Olga Virtanen was born on 23 July 1910 in Siikainen, a rural village in south-western Finland. Her parents were Evert Virtanen and Hilma Kaisantytär, and she grew up in a tenant peasant family. She completed four years of elementary school. She began as a seamstress working at age of 15. In 1929 she moved to Lahti. In Lahti she became involved in left-wing politics, joining a leftist sports club and an association to support political prisoners.
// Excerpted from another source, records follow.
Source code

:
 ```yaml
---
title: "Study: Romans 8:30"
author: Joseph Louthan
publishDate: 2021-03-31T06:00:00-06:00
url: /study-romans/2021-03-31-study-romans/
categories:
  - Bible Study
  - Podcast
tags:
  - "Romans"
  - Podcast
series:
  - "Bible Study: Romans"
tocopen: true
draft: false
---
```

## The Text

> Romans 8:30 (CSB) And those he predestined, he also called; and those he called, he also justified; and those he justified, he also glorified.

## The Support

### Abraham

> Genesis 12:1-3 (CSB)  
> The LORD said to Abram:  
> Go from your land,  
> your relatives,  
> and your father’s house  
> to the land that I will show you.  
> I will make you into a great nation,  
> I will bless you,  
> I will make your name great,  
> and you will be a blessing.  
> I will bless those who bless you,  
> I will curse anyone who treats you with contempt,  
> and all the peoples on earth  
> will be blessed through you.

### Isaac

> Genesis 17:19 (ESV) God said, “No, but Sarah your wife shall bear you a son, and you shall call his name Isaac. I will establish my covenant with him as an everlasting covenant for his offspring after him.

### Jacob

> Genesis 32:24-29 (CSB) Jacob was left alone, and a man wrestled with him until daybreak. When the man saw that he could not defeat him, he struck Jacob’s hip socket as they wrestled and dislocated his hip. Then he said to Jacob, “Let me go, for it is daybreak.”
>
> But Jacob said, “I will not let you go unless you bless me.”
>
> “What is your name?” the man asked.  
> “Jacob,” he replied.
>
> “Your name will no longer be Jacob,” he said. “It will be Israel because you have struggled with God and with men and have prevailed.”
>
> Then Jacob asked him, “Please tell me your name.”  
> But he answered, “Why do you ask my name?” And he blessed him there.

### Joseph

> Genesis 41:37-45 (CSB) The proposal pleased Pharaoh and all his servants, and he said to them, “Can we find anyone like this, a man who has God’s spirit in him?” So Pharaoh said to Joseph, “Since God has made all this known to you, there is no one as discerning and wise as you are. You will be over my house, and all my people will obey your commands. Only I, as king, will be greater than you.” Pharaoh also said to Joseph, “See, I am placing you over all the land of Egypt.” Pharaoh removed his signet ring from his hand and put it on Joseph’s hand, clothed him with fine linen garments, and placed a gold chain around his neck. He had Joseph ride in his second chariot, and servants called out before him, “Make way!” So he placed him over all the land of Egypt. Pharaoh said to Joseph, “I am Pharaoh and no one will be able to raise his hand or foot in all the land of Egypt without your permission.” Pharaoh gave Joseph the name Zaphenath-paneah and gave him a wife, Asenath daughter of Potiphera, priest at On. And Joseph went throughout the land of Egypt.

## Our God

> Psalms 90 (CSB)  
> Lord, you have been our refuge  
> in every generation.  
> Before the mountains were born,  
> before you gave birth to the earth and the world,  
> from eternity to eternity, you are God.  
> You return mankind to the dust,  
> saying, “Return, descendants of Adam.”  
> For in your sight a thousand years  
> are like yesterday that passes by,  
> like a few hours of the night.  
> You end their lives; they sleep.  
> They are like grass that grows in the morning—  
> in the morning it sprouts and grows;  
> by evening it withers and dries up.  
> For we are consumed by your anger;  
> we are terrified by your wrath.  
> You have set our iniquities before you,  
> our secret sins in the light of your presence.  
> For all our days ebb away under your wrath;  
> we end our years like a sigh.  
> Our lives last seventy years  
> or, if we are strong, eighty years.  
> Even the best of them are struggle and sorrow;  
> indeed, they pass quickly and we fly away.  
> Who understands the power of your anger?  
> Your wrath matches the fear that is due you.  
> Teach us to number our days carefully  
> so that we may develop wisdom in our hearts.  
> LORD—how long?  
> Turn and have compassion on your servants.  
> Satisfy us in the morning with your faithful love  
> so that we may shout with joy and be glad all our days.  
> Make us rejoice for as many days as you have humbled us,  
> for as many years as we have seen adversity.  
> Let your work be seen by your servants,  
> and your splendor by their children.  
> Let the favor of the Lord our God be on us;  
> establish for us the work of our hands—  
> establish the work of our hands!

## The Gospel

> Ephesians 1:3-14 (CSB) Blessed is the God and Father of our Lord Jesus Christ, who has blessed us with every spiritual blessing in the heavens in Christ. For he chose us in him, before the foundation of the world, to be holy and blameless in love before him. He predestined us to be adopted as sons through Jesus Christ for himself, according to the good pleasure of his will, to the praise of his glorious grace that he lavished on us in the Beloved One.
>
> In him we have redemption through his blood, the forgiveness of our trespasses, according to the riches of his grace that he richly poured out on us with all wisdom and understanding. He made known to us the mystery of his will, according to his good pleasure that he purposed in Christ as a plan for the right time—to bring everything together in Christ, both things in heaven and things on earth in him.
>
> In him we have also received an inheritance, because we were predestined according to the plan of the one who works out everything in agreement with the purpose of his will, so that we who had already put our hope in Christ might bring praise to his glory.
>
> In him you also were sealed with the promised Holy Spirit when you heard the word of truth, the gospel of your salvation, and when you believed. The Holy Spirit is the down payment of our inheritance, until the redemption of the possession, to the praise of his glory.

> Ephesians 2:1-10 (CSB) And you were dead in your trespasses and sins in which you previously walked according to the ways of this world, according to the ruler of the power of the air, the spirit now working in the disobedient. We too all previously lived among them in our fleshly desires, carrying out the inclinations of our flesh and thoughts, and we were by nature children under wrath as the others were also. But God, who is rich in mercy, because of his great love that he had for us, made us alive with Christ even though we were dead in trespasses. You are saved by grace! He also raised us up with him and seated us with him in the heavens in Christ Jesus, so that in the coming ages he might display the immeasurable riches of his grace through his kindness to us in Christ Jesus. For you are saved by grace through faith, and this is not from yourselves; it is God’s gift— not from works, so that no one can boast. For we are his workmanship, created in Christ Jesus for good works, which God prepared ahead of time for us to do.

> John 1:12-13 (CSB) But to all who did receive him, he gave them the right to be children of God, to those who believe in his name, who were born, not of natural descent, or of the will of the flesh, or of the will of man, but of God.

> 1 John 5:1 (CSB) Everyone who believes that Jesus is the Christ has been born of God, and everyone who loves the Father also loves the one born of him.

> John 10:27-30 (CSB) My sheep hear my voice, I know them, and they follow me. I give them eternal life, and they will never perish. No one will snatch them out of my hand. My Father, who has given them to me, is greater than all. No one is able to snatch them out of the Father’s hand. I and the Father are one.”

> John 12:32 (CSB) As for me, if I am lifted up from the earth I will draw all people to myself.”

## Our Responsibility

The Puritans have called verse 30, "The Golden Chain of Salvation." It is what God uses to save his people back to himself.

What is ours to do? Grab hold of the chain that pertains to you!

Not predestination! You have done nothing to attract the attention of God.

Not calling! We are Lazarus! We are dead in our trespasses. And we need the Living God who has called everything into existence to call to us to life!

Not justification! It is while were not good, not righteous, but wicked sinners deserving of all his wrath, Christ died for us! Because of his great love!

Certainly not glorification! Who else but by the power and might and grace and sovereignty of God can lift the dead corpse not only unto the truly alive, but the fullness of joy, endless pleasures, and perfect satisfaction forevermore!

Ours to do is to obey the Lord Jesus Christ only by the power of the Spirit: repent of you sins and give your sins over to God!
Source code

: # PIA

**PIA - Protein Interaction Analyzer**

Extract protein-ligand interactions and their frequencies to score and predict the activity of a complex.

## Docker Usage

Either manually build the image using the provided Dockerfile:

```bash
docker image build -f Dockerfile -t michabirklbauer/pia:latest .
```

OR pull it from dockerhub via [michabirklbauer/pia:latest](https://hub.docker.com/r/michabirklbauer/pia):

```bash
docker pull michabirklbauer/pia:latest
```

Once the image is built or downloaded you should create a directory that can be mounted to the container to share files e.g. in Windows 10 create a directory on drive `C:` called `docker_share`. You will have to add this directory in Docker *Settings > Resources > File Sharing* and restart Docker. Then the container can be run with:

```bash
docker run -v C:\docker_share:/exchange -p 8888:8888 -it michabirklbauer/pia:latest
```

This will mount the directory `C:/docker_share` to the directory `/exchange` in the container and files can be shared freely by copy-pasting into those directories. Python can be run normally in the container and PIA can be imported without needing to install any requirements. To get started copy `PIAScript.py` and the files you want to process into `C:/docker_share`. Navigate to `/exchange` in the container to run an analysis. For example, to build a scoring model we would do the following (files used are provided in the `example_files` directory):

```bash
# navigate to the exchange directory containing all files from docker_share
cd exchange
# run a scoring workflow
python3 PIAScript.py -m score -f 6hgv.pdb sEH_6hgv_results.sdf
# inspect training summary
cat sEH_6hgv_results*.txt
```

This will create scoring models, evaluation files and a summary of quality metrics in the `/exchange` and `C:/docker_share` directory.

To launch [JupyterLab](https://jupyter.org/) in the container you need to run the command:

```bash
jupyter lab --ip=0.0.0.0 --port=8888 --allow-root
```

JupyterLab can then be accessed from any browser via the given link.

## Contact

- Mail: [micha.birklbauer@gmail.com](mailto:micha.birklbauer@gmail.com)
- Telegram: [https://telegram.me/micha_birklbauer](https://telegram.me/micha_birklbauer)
She befriended Väino Sievänen, who invited her to become a member of the District Committee of the underground Communist Party of Finland (SKP).

Olga Virtanen was a political prisoner 1932–1933, 1936-1940 and 1941–1944. In 1932 she was arrested by the Detective Central Police. She spent months in jail before being given a suspended eight-month sentence in 1933. After leaving jail Virtanen migrated to Leningrad, Soviet Union. In Leningrad she attended a party school.

The party school was closed down in June 1936. Virtanen returned to Finland in October 1936. She was pregnant at the time, the father of her child was killed in a purge. She was again arrested and sentenced to four years in jail for treason in January 1937. She and her baby were held at Hämeenlinna prison. In 1939 Sievänen helped arrange for her child to stay with a foster family in Lahti. Virtanen was released in the fall of 1940, but was restricted from leaving Helsinki and could rarely see her child. In Helsinki she became an activist in the Society for Peace and Friendship between Finland and the Soviet Union. In October 1941 she was again arrested and sentenced to eight years imprisonment for treason.

Virtanen was released from jail after the 1944 armistice. Soon after returning to Helsinki the Communist Party sent her to work as organizer in south-western Finland. She married Martti Rafael Terho in 1945. Olga Terho was elected to parliament in the 1945 Finnish parliamentary election, standing as a SKDL candidate in the Turku North I constituency.

Olga Terho was a member of the Pori municipal council. She died on 22 November 2003.